Yesterday I had two firsts in the kitchen: 1) I made my very first candy 2) I used a handi-vac on the kitchen counter. I am now the proud owner of a kitchen full of jars of nonpareils (pronounced nawn-puh-rells). Martha tells us that nonpareils is French for “without peer.” If you ask my mom about her favorite candy, she would agree with that definition for these pretty chocolate sweets.
I don’t have a double boiler and I don’t see the need for one. I put a small pot with a little water on the stovetop and a larger pot with the chocolate and shortening on top and heated the water to a simmer over medium-low heat. This worked out just fine and after 5 minutes the chocolate smoothed out and became velvety in texture.

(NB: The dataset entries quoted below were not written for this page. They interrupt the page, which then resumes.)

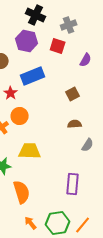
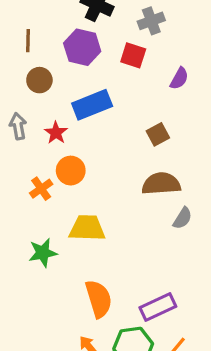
brown semicircle: (75, 124) -> (161, 184), size x1.6
purple rectangle: (73, 184) -> (158, 307), moved, turned 60
orange semicircle: (22, 192) -> (99, 299), moved

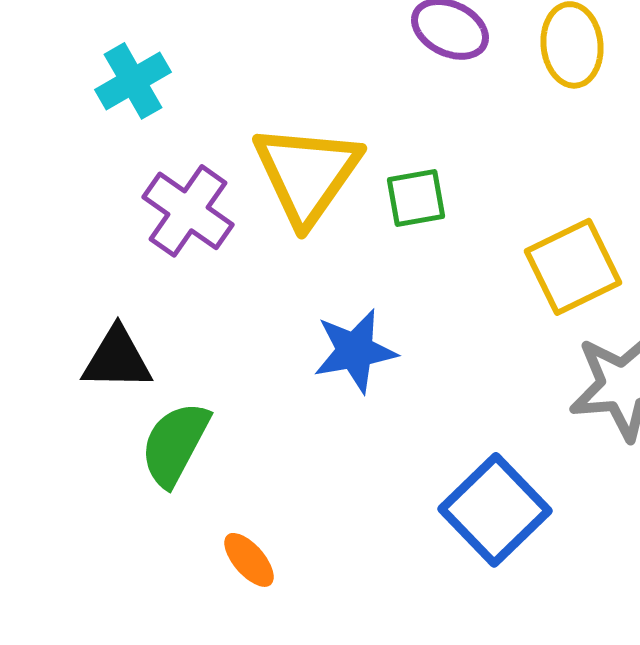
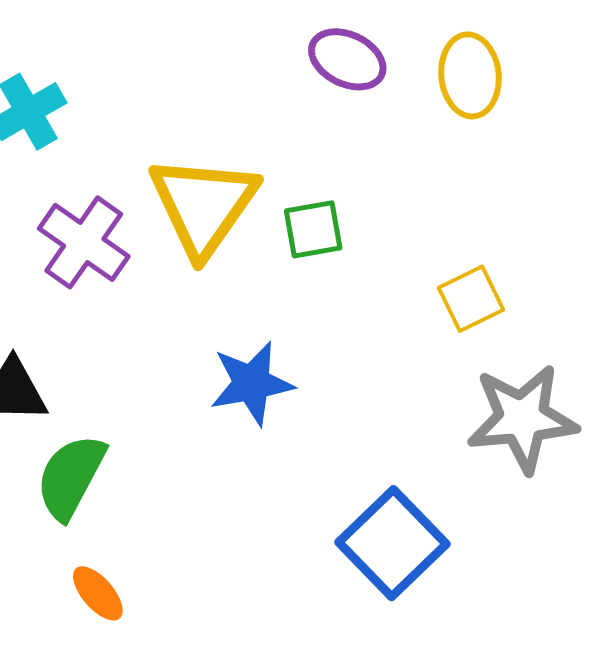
yellow square: (573, 267) -> (471, 299), size x0.7
orange ellipse: (249, 560) -> (98, 593), moved

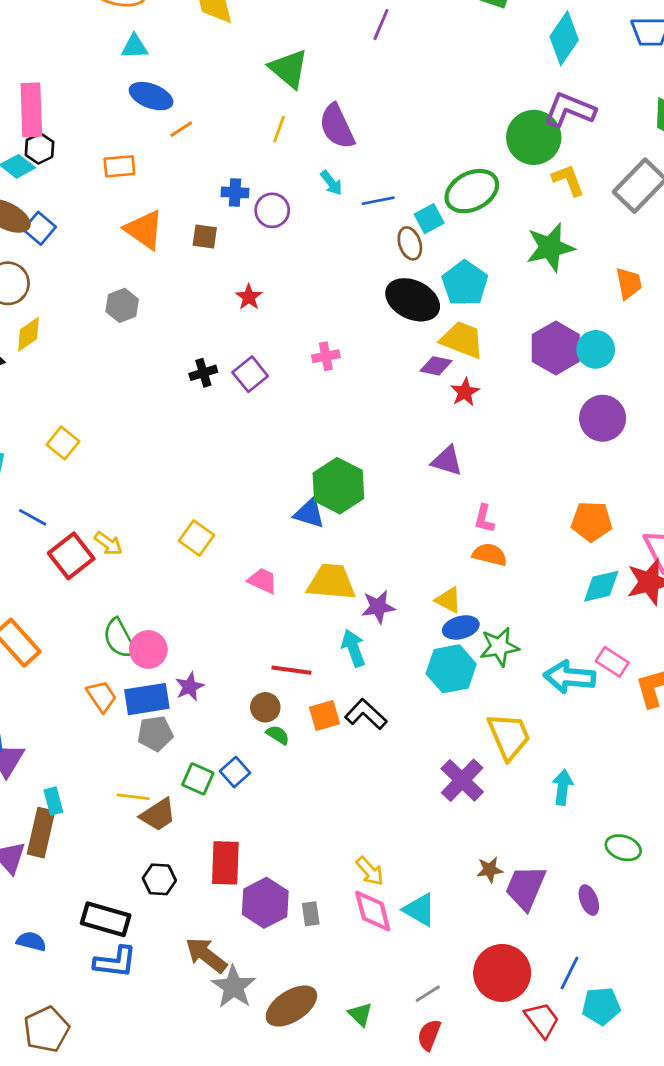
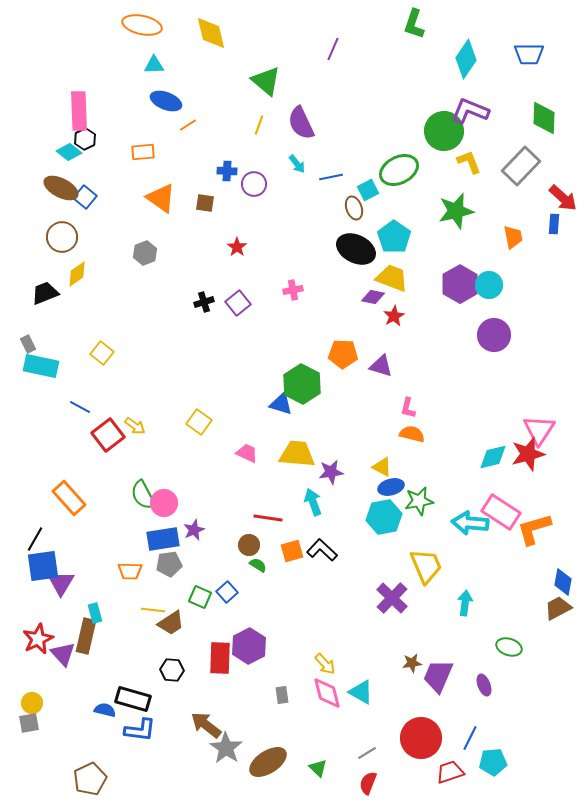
orange pentagon: (592, 521) -> (343, 354), moved
pink rectangle: (612, 662) -> (501, 512), size x1.6
orange trapezoid: (101, 696) -> (130, 571), moved, turned 125
purple hexagon: (265, 903) -> (249, 646), moved
blue semicircle: (31, 941) -> (105, 710), moved
red trapezoid: (542, 1020) -> (450, 772), turned -72

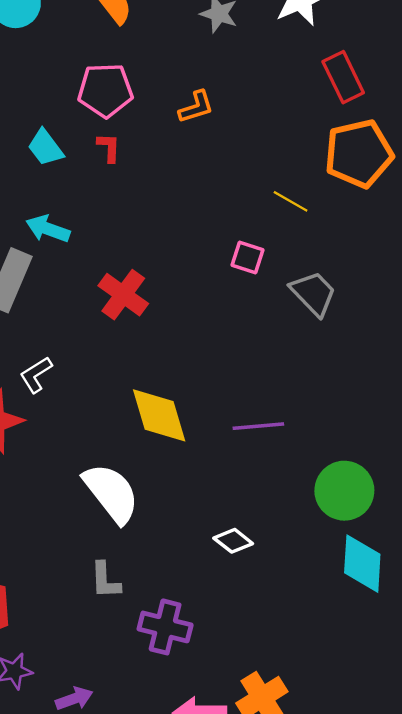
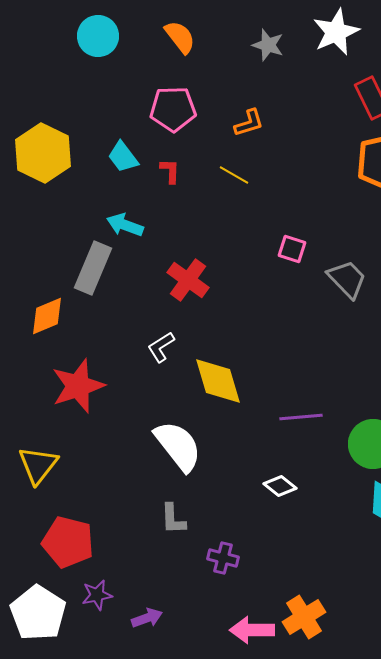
red L-shape: (109, 148) -> (170, 171), moved
yellow line: (291, 201) -> (234, 175), moved
white L-shape: (36, 375) -> (161, 347), moved
purple line: (258, 426) -> (301, 417), moved
purple cross: (165, 627) -> (223, 558), size x0.7

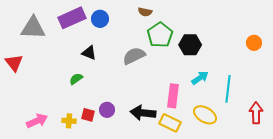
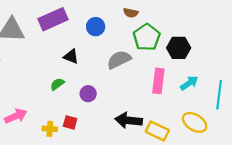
blue circle: (100, 19) -> (96, 27), moved
pink rectangle: (173, 96) -> (158, 81), moved
purple circle: (107, 110) -> (88, 94), moved
pink arrow: (37, 121) -> (16, 116), moved

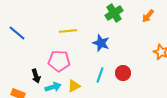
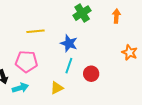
orange arrow: (148, 16) -> (116, 16), turned 144
cyan line: (100, 75) -> (69, 66), moved
yellow triangle: (74, 86) -> (57, 88), moved

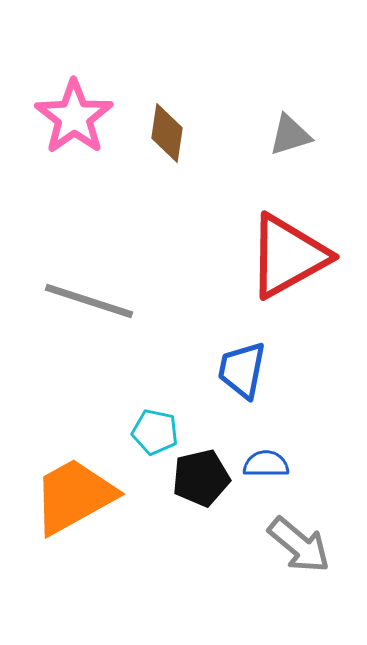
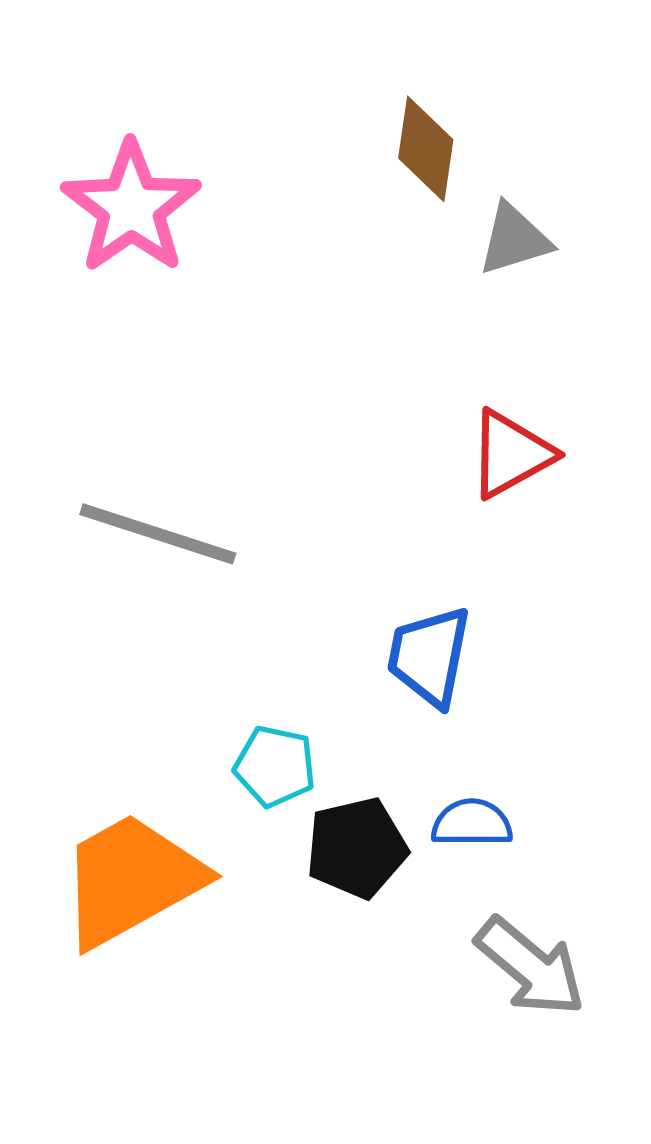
brown diamond: (167, 133) -> (426, 149), moved
red triangle: (288, 256) -> (511, 454), size x0.6

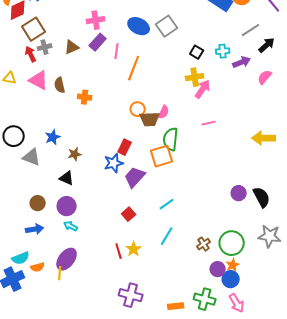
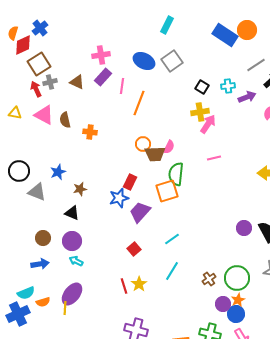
brown triangle: (72, 47) -> (77, 82), turned 49

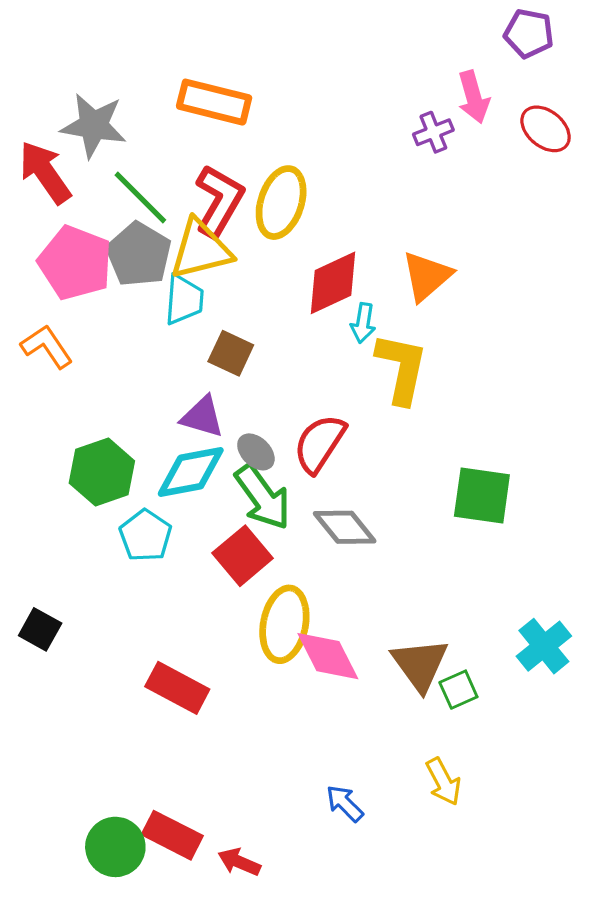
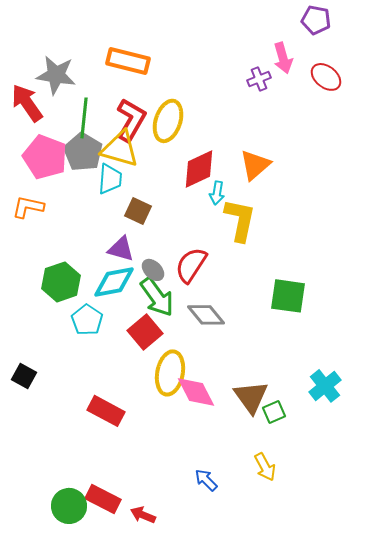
green line: (140, 198) -> (84, 118), turned 51
yellow triangle: (201, 249) -> (120, 149), turned 30
orange L-shape: (47, 346) -> (28, 207), turned -44

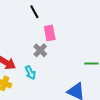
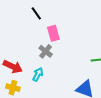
cyan arrow: (30, 73) -> (38, 74), turned -120

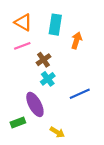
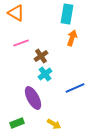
orange triangle: (23, 22) -> (16, 13), moved
cyan rectangle: (55, 25) -> (67, 14), moved
green rectangle: (18, 123) -> (17, 123), moved

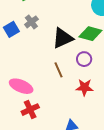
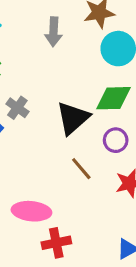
red cross: (30, 110) -> (56, 243), turned 30

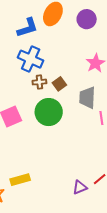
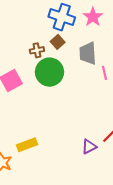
blue cross: (31, 59) -> (62, 17), moved
brown cross: (39, 82) -> (37, 50), moved

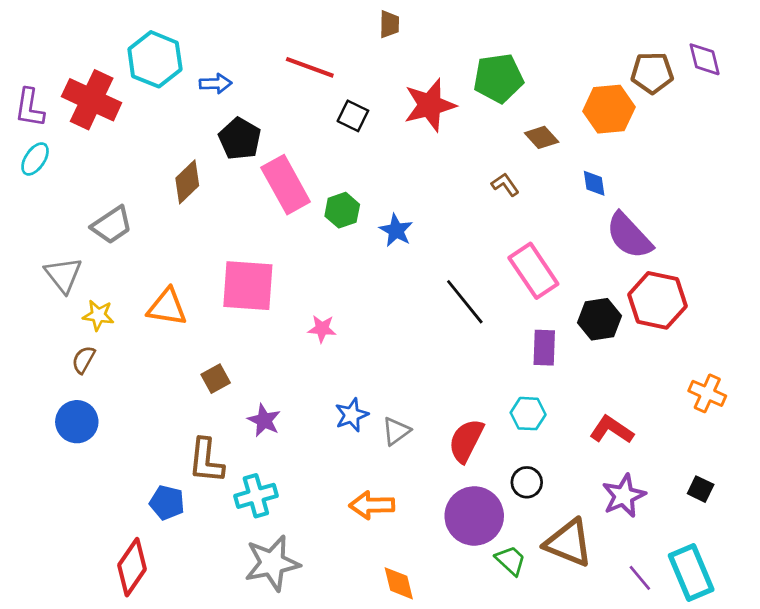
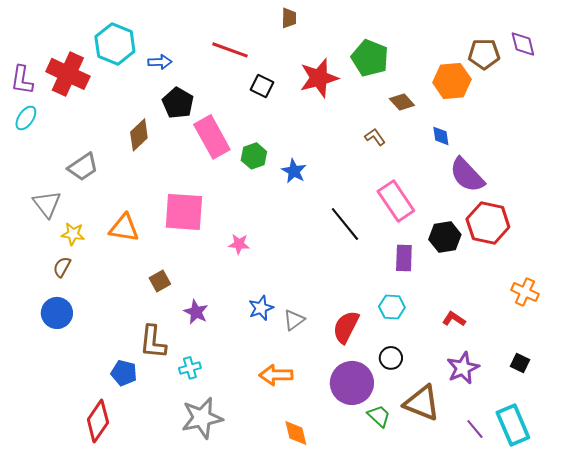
green pentagon: (498, 78) -> (370, 58), turned 30
red L-shape: (612, 430) -> (454, 319), size x0.7
cyan cross: (256, 496) -> (190, 368), size x0.7

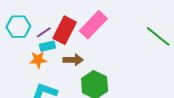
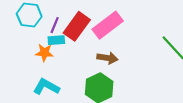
purple line: (44, 32) -> (55, 25), turned -42
brown arrow: (73, 60) -> (107, 58), moved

I wish I had heeded the advice in step one that says to put the parchment paper on top of a BAKING SHEET. Sigh, I skipped those two little words and put the parchment straight down on my counter. I soon realized why a baking sheet is recommended when I started shaking the little white bead sprinkles all of the candies and they proceeded to bounce onto the ground and rolled along the counters. This is where my #2 new experience in the kitchen came in…the hand vacuum.
Being that it’s winter, the heat in our house is on much of the evening so these chocolates had trouble really hardening even after 4 hours. So I finally put them all on a baking sheet and put that in the fridge overnight. This helped them solidify and they were perfect for storing. Two small boxes got shipped out in parchment paper lined tins, one to my mom and one to her brother, I guess you could say nonpareil fans run in the family. Here’s my melt-in-your-mouth chocolatey goodness called nonpareils:
Recipe from: Martha Stewart
Makes about 50 candies
- 8 ounces bittersweet chocolate
- 1/2 teaspoon pure vegetable shortening
- 1/4 cup white or colored sugar beads
1. Line a baking sheet with parchment paper. In the top of a double boiler or in a heat-proof bowl set over a pan of simmering water, melt the chocolate and shortening, stirring with a rubber spatula until smooth.
2. Spoon the melted chocolate in nickel-size circles onto prepared baking sheet. Cool for 20 minutes; sprinkle with sugar beads. Let nonpareils harden in a cool place for 4 hours before serving.